The campaign is also using a secondary attack chain, researchers said, in case the sites.google.com page is taken down.
“In the secondary chain, users are redirected to a top domain, while inadvertently accessing a Google User Content page, which downloads the malicious .ZIP file,” they explained. “Further analysis reveals that the forms contain malicious sites.google.com links that download the IcedID malware.”
Social-Engineering and Authenticity
The use of contact forms on websites allow the campaign to get around email spam filters, researchers noted – and adds a layer of verisimilitude for recipients.
“The malicious email that arrives in the recipient’s inbox from the contact-form query appears trustworthy as it was sent from trusted email marketing systems, further confirming its legitimacy while evading detection,” according to the analysis. “As the emails are originating from the recipient’s own contact form on their website, the email templates match what they would expect from an actual customer interaction or inquiry.”
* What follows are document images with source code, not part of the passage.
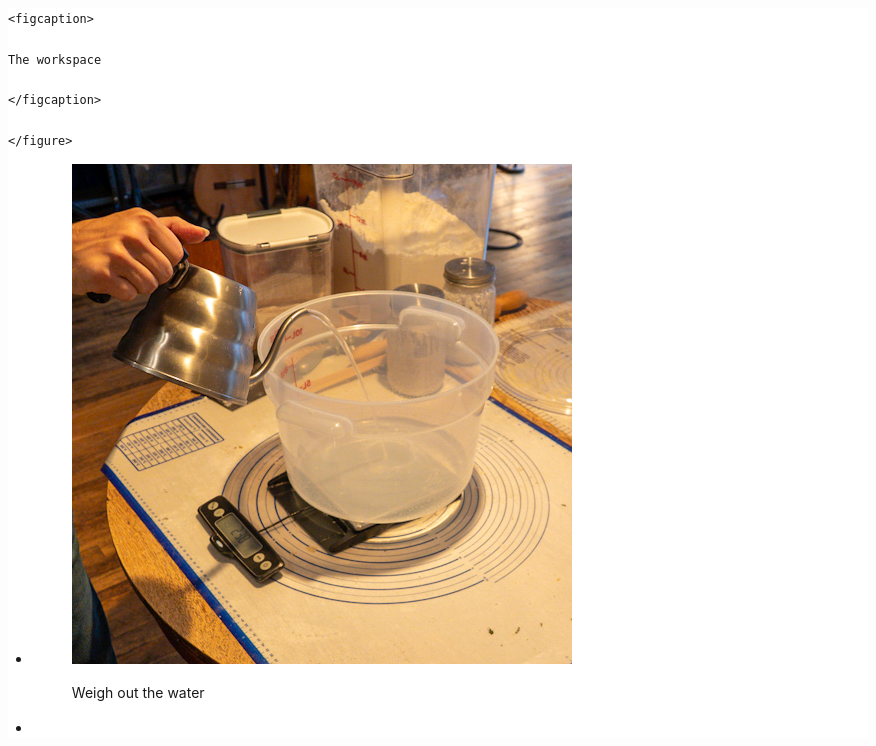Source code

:     <figcaption>
    
    The workspace
    
    </figcaption>
    
    </figure>
    
- <figure>
    
    ![Sourdough bread workspace](images/sourdough-bread-03.jpg)
    
    <figcaption>
    
    Weigh out the water
    
    </figcaption>
    
    </figure>
    
- <figure>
Further, the use of a Google page and the sign-in request aids in detection-evasion. Because of “his added authentication layer, detection technologies may fail in identifying the email as malicious altogether,” Microsoft explained.
The observed campaign adds to other IcedID activity recently observed by researchers. Last week, researchers with Uptycs noted it was being used in a spate of email campaigns using Microsoft Excel spreadsheet file attachments.
“Adversaries remain motivated to find new ways to deliver malicious email to enterprises with the clear intent to evade detection,” according to Microsoft. “The scenarios we observed offer a serious glimpse into how sophisticated attackers’ techniques have grown, while maintaining the goal of delivering dangerous malware payloads such as IcedID. Their use of submission forms is notable because the emails don’t have the typical marks of malicious messages and are seemingly legitimate.”